Pairing and Superfluid Properties of Dilute Fermion Gases at Unitarity

TL;DR

This paper investigates the pairing and superfluid characteristics of a dilute fermion gas at unitarity using non-perturbative Monte Carlo methods, providing insights into critical temperatures and pairing correlations.

Contribution

The study applies the Restricted Path Integral Monte Carlo method to analyze finite-temperature superfluid properties of a unitarity fermion gas, offering new quantitative estimates of critical temperatures.

Findings

Total energy at low temperature matches previous ground-state results.

Pairing correlations develop below T* ≈ 0.70 ε_F.

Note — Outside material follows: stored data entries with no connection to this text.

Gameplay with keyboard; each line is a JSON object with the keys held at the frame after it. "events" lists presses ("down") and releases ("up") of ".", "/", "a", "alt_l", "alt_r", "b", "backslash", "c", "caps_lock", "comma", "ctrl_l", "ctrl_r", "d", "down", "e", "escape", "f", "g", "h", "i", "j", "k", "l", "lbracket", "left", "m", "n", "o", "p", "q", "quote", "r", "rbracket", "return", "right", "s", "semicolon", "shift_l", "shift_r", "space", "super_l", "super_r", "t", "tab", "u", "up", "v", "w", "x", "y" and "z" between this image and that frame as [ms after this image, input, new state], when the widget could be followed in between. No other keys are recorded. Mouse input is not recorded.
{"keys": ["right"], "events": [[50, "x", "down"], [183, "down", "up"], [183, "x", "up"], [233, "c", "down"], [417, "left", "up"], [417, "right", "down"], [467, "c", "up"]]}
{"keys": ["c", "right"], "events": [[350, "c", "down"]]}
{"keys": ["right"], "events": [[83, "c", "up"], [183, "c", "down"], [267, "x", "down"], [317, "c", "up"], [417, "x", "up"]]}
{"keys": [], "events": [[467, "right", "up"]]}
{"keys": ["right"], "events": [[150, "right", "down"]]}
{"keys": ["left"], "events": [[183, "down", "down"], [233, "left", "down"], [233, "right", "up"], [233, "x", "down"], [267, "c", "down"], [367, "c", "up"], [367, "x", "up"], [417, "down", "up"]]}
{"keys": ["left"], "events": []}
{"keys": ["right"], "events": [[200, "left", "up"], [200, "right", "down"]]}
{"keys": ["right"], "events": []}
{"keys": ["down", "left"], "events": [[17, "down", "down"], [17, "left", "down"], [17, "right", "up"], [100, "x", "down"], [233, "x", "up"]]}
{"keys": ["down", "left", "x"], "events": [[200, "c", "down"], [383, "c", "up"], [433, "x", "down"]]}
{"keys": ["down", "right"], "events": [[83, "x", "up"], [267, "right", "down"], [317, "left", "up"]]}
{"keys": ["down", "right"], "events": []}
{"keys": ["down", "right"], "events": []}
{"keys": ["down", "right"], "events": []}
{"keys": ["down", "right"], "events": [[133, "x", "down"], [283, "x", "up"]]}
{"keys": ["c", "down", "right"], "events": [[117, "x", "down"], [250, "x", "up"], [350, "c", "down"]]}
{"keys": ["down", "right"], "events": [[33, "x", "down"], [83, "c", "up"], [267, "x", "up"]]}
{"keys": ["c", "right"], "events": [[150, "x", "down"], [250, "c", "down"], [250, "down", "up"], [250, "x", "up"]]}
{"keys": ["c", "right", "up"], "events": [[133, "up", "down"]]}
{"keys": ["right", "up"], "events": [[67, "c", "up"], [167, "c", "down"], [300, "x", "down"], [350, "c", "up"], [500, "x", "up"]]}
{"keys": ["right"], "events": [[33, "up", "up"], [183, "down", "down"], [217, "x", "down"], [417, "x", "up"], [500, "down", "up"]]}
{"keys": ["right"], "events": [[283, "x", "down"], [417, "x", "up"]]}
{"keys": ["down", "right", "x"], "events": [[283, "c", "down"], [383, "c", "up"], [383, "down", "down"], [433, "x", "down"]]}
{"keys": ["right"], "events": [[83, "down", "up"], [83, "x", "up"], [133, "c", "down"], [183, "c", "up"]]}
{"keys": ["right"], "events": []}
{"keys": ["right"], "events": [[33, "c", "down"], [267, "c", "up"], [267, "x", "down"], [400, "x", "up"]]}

Superfluid transition occurs around Tc ≈ 0.25 ε_F.

Abstract

We study the system of a dilute gas of fermions in 3-dimensions, with attractive interactions tuned to the unitarity point, using the non-perturbative Restricted Path Integral Monte Carlo (R-PIMC) method. The pairing and superfluid properties of this system are calculated at finite temperature. The total energy at very low temperature from our results agrees closely with that of previous ground-state Quantum Monte Carlo calculations. We identify the temperature $T^\ast\approx 0.70\epsilon_F$ below which pairing correlations develop, and estimate the critical temperature for the superfluid transition $T_c\approx 0.25\epsilon_F$ from a finite size scaling analysis of the superfluid density.